We’ve seen a vast number of revolutions in data protection in the past decade, most notably from cloud technologies, virtualization and deduplication. Without a doubt the modern backup administrator has many excellent technologies to choose from. And the backup technologies that reign supreme, as we all know, are the ones that meets the needs of the organization quickly, reliably and affordably.

But let’s take a look at the less glamorous evolutions that have taken place. Is tape dead? Are people still using it in this day and age? They are, and it’s not going away any time soon. How does this tried and true technology it still hang on? While the role of magnetic tape has evolved in terms of speed and storage, with LTO-8 technology offering 30TB of compressed data, and speeds that top out at 750mb/sec, this is not the primary reasons that savvy backup administrators still see this tech as a viable option. (Common Myths and Rumors about Magnetic Tape – Whitepaper)

Off-Line Data Protection

Organizations must ensure that at least one backup set is truly inaccessible to avoid hacking and corruption. Keeping this data impervious to modern threats such as ransomware can only be 100% guaranteed when exposed systems are disconnected, and an “air gap” is created. While many cloud solutions attempt to accomplish this virtually, it is often only fully realized with technologies like tape.

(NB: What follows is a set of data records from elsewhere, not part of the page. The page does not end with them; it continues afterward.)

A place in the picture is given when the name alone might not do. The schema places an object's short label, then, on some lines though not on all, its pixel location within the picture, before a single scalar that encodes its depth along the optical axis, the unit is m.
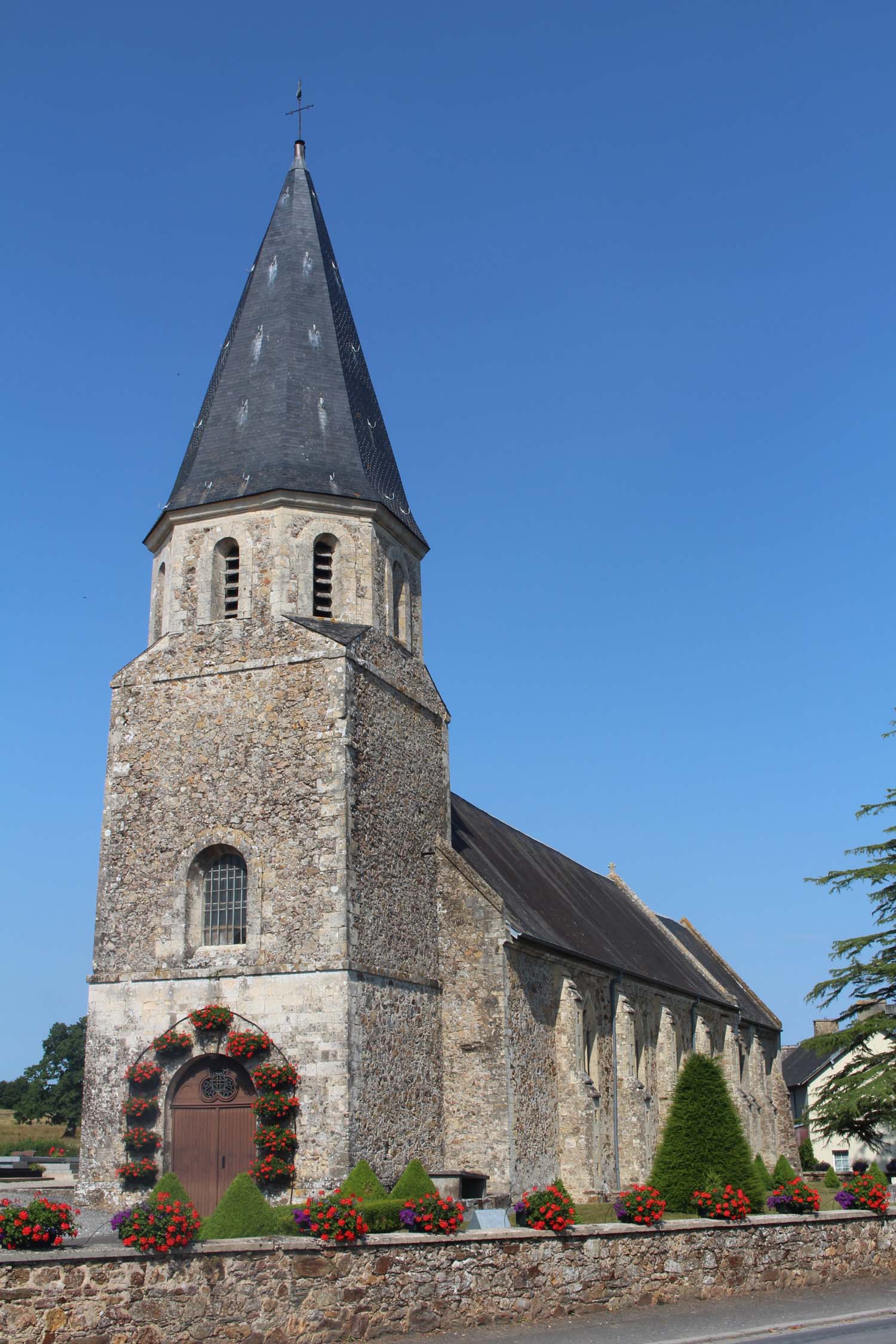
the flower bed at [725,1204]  15.62
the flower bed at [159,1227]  11.07
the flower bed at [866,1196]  17.97
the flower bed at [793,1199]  17.02
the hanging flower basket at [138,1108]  20.06
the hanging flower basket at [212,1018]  19.89
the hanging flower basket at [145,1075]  20.19
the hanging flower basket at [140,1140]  19.88
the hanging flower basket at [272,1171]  18.83
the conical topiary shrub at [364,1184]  17.22
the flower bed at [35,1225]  10.91
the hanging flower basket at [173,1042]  20.12
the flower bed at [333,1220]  12.05
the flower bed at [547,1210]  13.70
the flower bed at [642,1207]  14.60
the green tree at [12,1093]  73.12
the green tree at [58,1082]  66.81
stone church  20.12
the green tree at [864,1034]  25.42
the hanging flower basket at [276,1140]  19.00
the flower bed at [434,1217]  13.00
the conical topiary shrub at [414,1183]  16.27
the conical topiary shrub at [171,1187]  12.47
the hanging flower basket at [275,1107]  19.17
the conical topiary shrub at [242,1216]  12.73
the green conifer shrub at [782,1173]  19.12
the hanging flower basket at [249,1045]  19.66
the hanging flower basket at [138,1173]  19.58
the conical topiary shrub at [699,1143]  16.97
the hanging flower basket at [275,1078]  19.34
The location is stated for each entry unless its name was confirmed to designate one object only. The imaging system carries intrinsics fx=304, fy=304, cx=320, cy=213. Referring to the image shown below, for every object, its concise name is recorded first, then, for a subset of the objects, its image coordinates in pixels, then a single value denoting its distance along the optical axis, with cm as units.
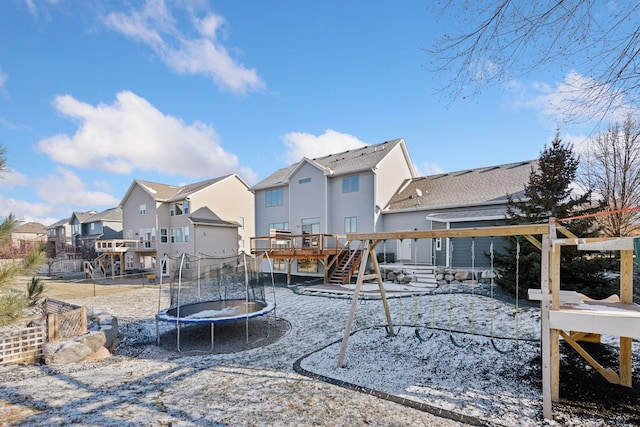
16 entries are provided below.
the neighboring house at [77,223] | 3659
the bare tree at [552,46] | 290
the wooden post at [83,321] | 709
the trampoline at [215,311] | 716
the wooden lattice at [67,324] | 644
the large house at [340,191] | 1683
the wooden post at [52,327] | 638
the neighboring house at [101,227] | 3241
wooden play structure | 352
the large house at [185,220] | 2380
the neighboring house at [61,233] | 3888
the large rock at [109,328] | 700
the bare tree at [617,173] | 1082
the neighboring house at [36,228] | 4472
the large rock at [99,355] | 613
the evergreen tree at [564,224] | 840
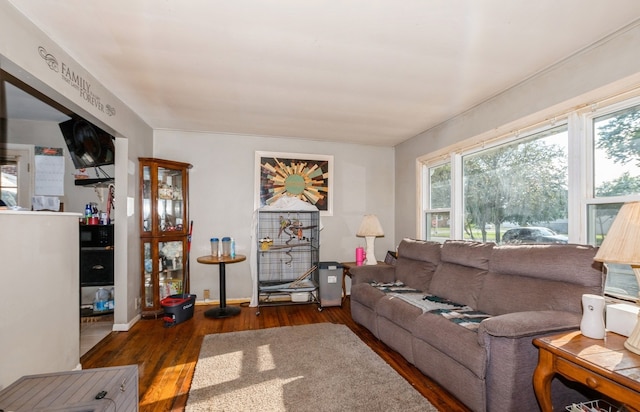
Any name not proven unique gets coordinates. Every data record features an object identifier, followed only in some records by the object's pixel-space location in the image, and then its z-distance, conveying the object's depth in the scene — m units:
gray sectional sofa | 1.71
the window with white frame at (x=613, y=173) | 2.03
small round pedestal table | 3.72
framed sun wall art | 4.47
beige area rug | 1.95
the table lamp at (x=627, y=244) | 1.36
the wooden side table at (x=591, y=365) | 1.23
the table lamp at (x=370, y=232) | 4.11
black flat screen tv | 3.68
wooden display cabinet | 3.71
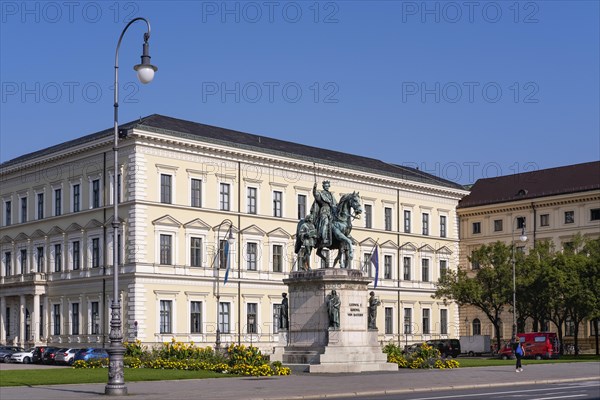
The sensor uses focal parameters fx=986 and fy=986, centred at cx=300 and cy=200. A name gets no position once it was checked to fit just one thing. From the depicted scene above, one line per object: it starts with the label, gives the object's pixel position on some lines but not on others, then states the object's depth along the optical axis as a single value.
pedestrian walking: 49.41
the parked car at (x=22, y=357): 71.38
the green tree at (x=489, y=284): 85.94
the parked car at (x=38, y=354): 69.19
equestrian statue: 47.62
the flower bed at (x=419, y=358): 49.84
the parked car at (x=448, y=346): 80.00
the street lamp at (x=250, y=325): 82.14
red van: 79.56
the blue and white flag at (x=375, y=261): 82.88
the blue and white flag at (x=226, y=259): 75.57
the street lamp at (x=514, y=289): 74.06
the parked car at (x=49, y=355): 66.88
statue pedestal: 44.56
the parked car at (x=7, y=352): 73.00
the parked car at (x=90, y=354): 59.64
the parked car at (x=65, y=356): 64.88
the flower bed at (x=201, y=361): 43.50
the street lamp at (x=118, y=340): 31.20
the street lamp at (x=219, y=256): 79.56
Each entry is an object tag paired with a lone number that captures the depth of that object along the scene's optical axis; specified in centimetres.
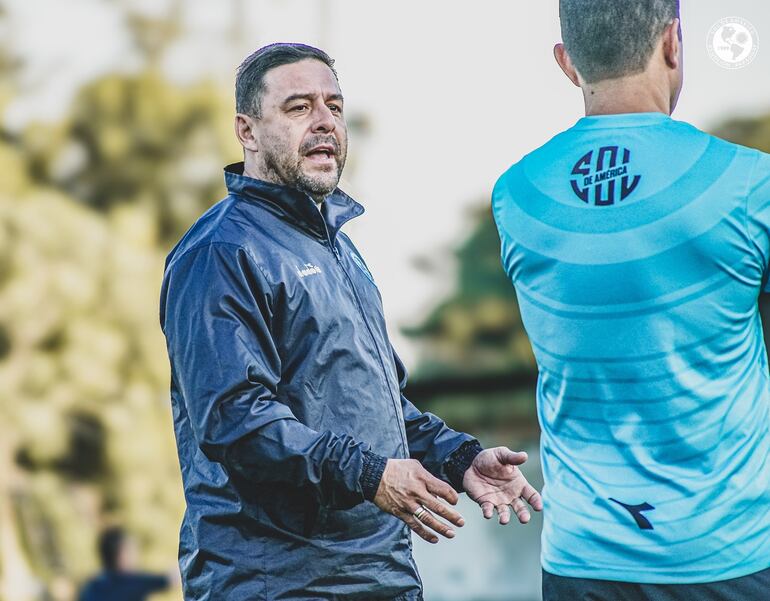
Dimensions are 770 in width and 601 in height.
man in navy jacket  505
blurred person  1372
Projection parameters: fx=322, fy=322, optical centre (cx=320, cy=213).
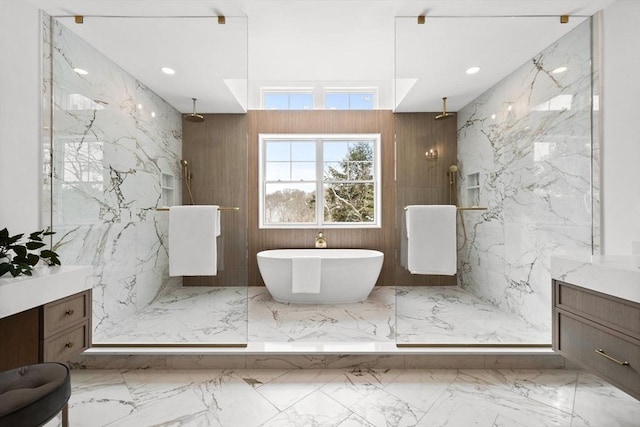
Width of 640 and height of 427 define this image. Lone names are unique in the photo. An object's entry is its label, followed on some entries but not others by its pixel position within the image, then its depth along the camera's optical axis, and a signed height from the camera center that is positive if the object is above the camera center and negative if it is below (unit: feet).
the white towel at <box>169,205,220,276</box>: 7.70 -0.66
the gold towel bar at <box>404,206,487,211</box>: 7.78 +0.11
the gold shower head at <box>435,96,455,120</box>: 7.88 +2.41
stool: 3.18 -1.95
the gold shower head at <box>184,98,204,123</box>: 7.79 +2.31
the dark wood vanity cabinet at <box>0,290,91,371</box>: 5.08 -1.98
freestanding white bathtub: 11.17 -2.31
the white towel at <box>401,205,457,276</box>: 7.79 -0.62
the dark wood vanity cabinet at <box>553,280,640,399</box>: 4.50 -1.89
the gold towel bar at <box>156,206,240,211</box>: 7.88 +0.11
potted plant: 4.99 -0.74
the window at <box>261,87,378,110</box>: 12.30 +4.66
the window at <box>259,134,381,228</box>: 13.76 +1.40
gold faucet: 13.92 -1.30
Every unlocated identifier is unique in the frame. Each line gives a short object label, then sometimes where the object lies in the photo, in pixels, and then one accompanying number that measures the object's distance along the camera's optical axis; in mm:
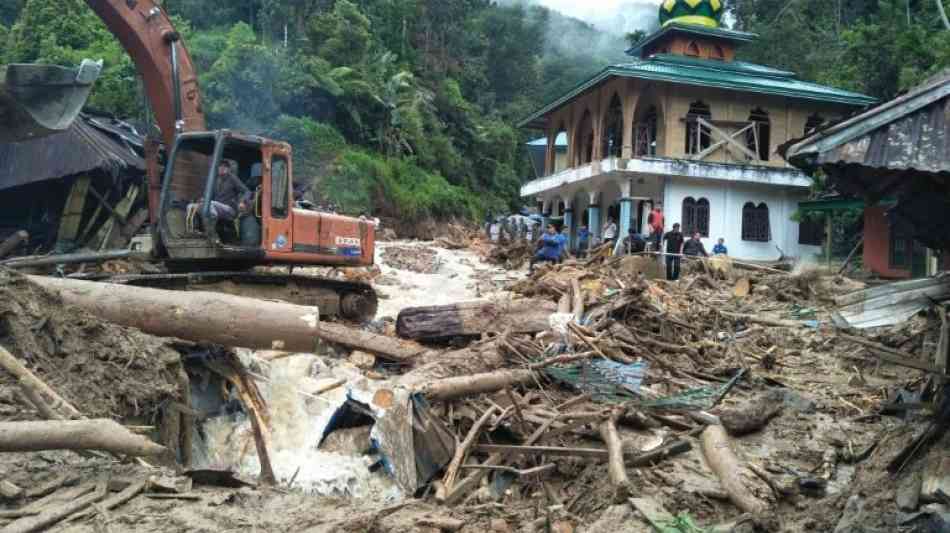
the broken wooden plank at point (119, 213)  16609
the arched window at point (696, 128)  26594
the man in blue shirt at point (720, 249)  23217
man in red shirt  21559
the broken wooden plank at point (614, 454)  6891
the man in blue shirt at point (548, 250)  19734
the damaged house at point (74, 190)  16078
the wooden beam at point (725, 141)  26219
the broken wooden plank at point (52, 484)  4930
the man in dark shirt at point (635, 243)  21095
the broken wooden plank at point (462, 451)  7242
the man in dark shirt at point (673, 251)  19000
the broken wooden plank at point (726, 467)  6707
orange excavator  10695
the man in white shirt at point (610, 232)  25188
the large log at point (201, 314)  7781
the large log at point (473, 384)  8352
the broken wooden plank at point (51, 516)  4492
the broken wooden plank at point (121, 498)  4807
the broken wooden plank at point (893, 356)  6899
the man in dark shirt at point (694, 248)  20172
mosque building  25562
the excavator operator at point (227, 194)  10586
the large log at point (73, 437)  4840
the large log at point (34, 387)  5496
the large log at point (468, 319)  11391
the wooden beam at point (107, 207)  16773
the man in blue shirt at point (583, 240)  27594
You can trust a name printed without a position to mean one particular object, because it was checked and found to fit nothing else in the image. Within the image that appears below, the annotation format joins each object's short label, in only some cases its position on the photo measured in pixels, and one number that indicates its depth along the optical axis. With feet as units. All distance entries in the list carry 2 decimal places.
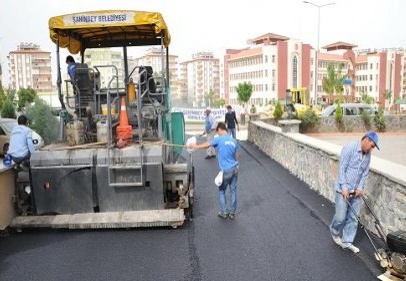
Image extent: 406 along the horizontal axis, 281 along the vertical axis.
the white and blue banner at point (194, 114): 113.19
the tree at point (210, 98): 404.24
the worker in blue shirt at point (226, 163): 23.00
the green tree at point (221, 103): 327.02
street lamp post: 137.74
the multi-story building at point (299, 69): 290.35
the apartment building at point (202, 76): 508.53
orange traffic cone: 22.57
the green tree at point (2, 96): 101.14
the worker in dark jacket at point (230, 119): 54.19
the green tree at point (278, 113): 87.86
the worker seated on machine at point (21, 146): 22.93
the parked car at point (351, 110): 95.93
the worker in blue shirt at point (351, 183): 17.60
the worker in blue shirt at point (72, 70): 24.91
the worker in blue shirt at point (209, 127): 47.96
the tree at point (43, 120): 64.35
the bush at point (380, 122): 91.56
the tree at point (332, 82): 257.14
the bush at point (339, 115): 89.61
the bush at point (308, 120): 86.20
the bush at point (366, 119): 91.25
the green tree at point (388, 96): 321.52
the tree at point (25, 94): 182.50
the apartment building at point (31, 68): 426.51
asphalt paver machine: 21.21
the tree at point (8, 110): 82.79
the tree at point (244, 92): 239.50
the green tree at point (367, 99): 271.49
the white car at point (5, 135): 53.64
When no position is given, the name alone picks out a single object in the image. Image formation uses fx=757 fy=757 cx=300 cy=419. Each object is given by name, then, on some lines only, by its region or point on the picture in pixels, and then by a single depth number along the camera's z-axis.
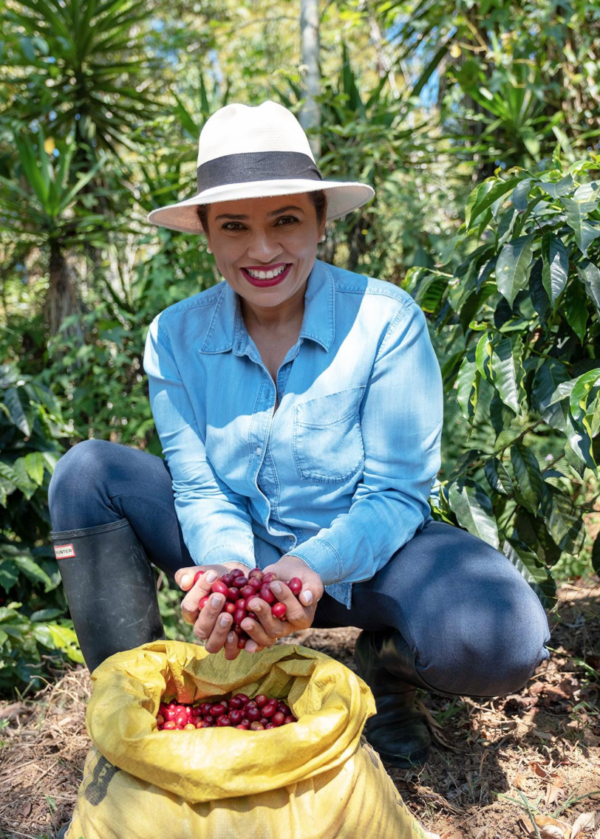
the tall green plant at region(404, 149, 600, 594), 1.65
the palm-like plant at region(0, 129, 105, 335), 3.86
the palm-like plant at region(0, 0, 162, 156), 4.57
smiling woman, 1.60
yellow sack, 1.11
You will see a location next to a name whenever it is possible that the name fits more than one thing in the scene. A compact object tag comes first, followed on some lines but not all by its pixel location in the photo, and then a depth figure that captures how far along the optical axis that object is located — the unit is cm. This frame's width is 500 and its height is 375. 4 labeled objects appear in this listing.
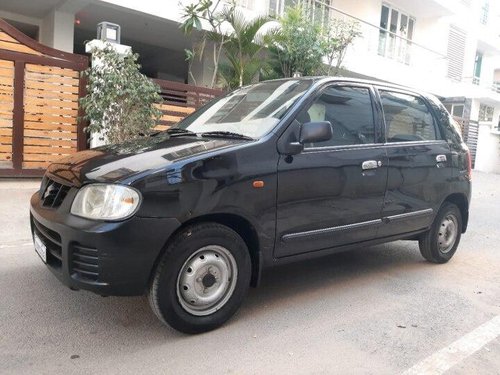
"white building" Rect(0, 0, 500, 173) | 1166
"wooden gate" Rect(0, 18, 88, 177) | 814
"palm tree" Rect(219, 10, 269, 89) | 1097
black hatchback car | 307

Some organizations are also required to secure data for several years to meet regulatory compliance obligations (HIPAA, etc). Numerous sector-specific data laws (especially Government) may require internally managed backup solutions as well.  The offline nature of tape can provide data privacy as well as compliance under a fixed budget.

Long-Term Data Storage

Data that must be secured for the long-term is often different in nature than day-to-day file backup data. Data that is still changing, being accessed and modified daily – should be placed into a regular backup schedule using the storage technologies of your choice. Data which must be secured for the long term is an excellent candidate for magnetic tape.

Cost, Life Span, Energy Savings and Portability

Cost: While there is upfront cost with the purchase of a modern tape library with initial tapes, continued maintenance cost is generally a small fraction of adding drives or paying for additional online storage. Let’s say you purchase an LTO-8 Tape Library for around $10,000 and a 10 pack of LTO-8 tapes (120TB of Native Storage) for around $3000 USD. To host that same 120TB of data in the cloud for just 1-Year comes well over $20,000. Businesses of all sizes are finding value in storage on a highly stable medium, which requires little in terms of monthly upkeep.

Life Span: Typical HDD lifespans are around 3-5 years, with SSD drives improving on that with a life span of 5-10 years or even longer. LTO tape is designed for 15 to 30 years of storage. Cloud storage providers claim to have numerous built in redundancies, and they generally do. But hopefully contingencies are also in place should that provider simply go out of business or suffer a catastrophic incident.

Energy Savings: When compared to the costs involved with keeping spinning disks in a storage array cool, you are talking about 100’s of times less energy consumption. Yes, this is good for the planet, but it’s also good for your bottom line in energy costs.

Portability: Tapes are small, and easy to transfer offsite in the event of a natural disaster. Keeping a drive ready at a remote location ensures restorability. Data stored for the long term should be out of general use, meaning employees will not have a problem if files are moved to alternate locations.

While we’ve seen a decline in the use of tape over the years in the role of an every-day backup medium, tape backup solutions still play a critical role. With a proven track record of recoverability, tape cannot be overlooked as a viable option for the final stages of data protection and storage.